(Source records)
━━━━━━━━━━━━━━━━━━━━━━━━━━━━━━

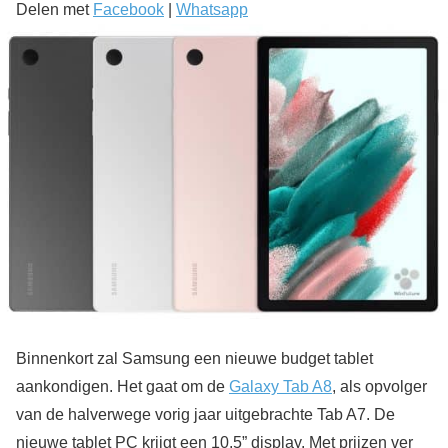
Delen met
Facebook
|
Whatsapp
Binnenkort zal Samsung een nieuwe budget tablet
aankondigen. Het gaat om de
Galaxy Tab A8
, als opvolger
van de halverwege vorig jaar uitgebrachte Tab A7. De
nieuwe tablet PC krijgt een 10,5” display. Met prijzen ver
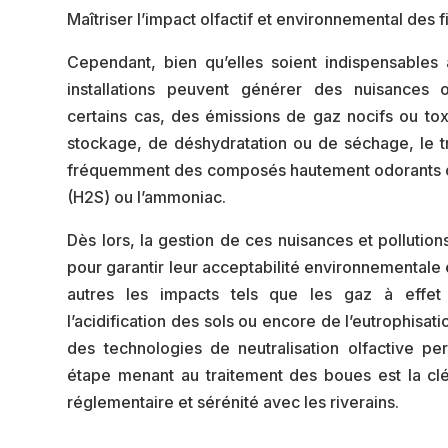
Maîtriser l’impact olfactif et environnemental des f
Cependant, bien qu’elles soient indispensables 
installations peuvent générer des nuisances o
certains cas, des émissions de gaz nocifs ou to
stockage, de déshydratation ou de séchage, le t
fréquemment des composés hautement odorants 
(H2S) ou l’ammoniac.
Dès lors, la gestion de ces nuisances et pollutio
pour garantir leur acceptabilité environnementale e
autres les impacts tels que les gaz à effet 
l’acidification des sols ou encore de l’eutrophisat
des technologies de neutralisation olfactive p
étape menant au traitement des boues est la clé
réglementaire et sérénité avec les riverains.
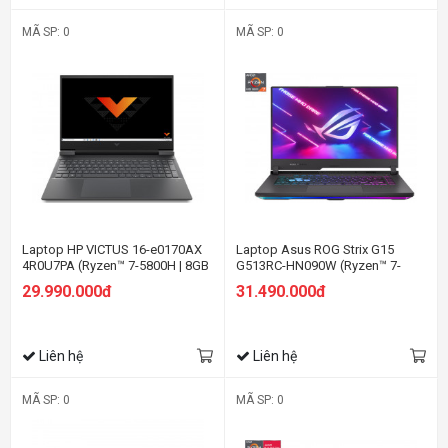
MÃ SP: 0
MÃ SP: 0
Laptop HP VICTUS 16-e0170AX
Laptop Asus ROG Strix G15
4R0U7PA (Ryzen™ 7-5800H | 8GB
G513RC-HN090W (Ryzen™ 7-
| 512GB | RTX™ 3050ti 4GB | 16.1
6800H | 8GB | 512GB | RTX™ 3050
29.990.000đ
31.490.000đ
inch FHD | Win 11 | Đen)
4GB | 15.6-inch FHD | Win 11 |
Electro Punk)
Liên hệ
Liên hệ
MÃ SP: 0
MÃ SP: 0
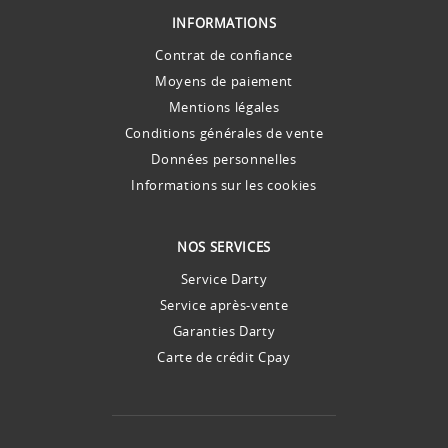
INFORMATIONS
Contrat de confiance
Moyens de paiement
Mentions légales
Conditions générales de vente
Données personnelles
Informations sur les cookies
NOS SERVICES
Service Darty
Service après-vente
Garanties Darty
Carte de crédit Cpay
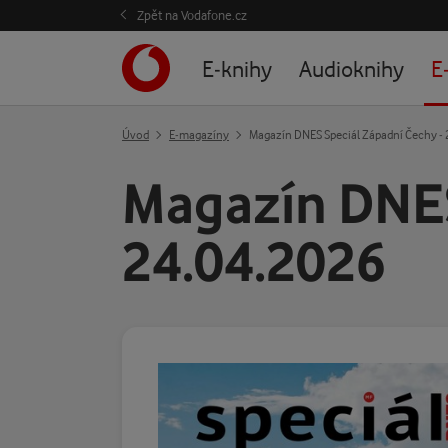
Zpět na Vodafone.cz
E-knihy
Audioknihy
E
Úvod
E-magazíny
Magazín DNES Speciál Západní Čechy -
Magazín DNES
24.04.2026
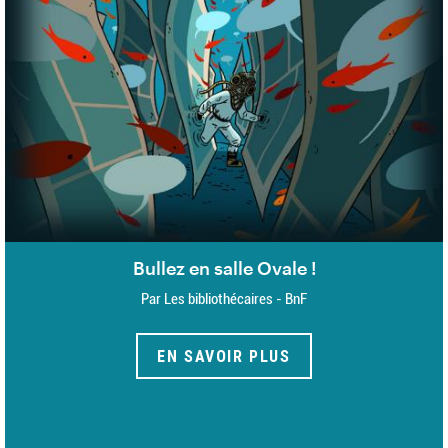
Bullez en salle Ovale !
Par Les bibliothécaires - BnF
EN SAVOIR PLUS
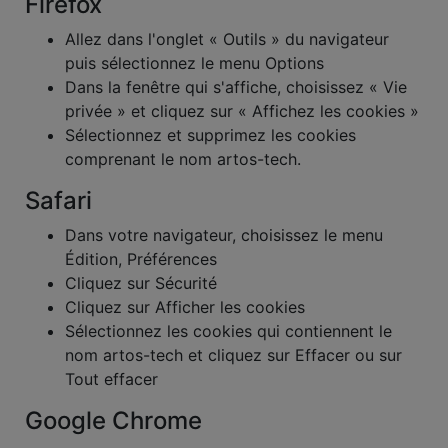
Firefox
Allez dans l'onglet « Outils » du navigateur
puis sélectionnez le menu Options
Dans la fenêtre qui s'affiche, choisissez « Vie
privée » et cliquez sur « Affichez les cookies »
Sélectionnez et supprimez les cookies
comprenant le nom artos-tech.
Safari
Dans votre navigateur, choisissez le menu
Édition, Préférences
Cliquez sur Sécurité
Cliquez sur Afficher les cookies
Sélectionnez les cookies qui contiennent le
nom artos-tech et cliquez sur Effacer ou sur
Tout effacer
Google Chrome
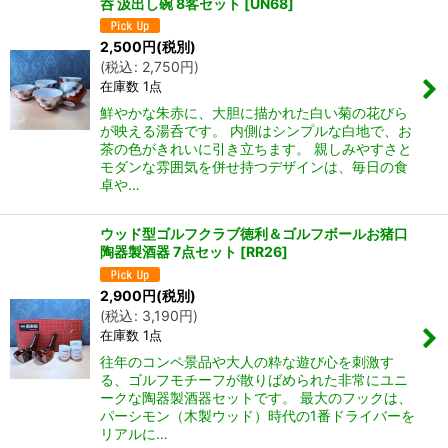
呑 汲出し碗 8客セット
[
UN68
]
2,500
円
(税別)
(
税込
:
2,750
円
)
在庫数 1点
鮮やかな朱赤に、大胆に描かれた白い菊の花びら
が映える湯呑です。 内側はシンプルな白地で、お
茶の色がきれいに引き立ちます。 親しみやすさと
モダンな雰囲気を併せ持つデザインは、毎日の食
卓や…
ウッド型ゴルフクラブ徳利＆ゴルフボールお猪口
陶器製酒器 7点セット
[
RR26
]
2,900
円
(税別)
(
税込
:
3,190
円
)
在庫数 1点
往年のコンペ景品や大人の粋な遊び心を刺激す
る、ゴルフモチーフが散りばめられた非常にユニ
ークな陶器製酒器セットです。 最大のフックは、
パーシモン（木製ウッド）時代の1番ドライバーを
リアルに…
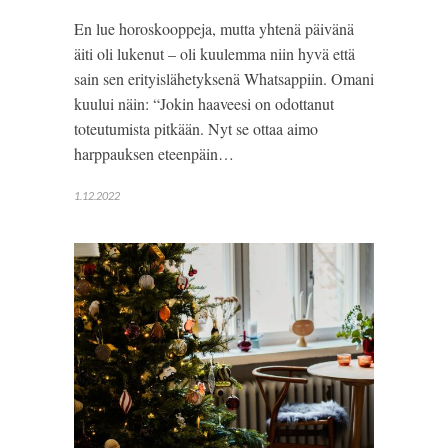
En lue horoskooppeja, mutta yhtenä päivänä
äiti oli lukenut – oli kuulemma niin hyvä että
sain sen erityislähetyksenä Whatsappiin. Omani
kuului näin: “Jokin haaveesi on odottanut
toteutumista pitkään. Nyt se ottaa aimo
harppauksen eteenpäin…
1.12.2022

━━━━━━━━━━━━━━━━━━━━━━━━━━━━━━

## [WHAT THIS TASK INVOLVES]
Nothing is wanted except the number of lines in the entries above that include the word "artos".

## [EXERCISE RESPONSE]
2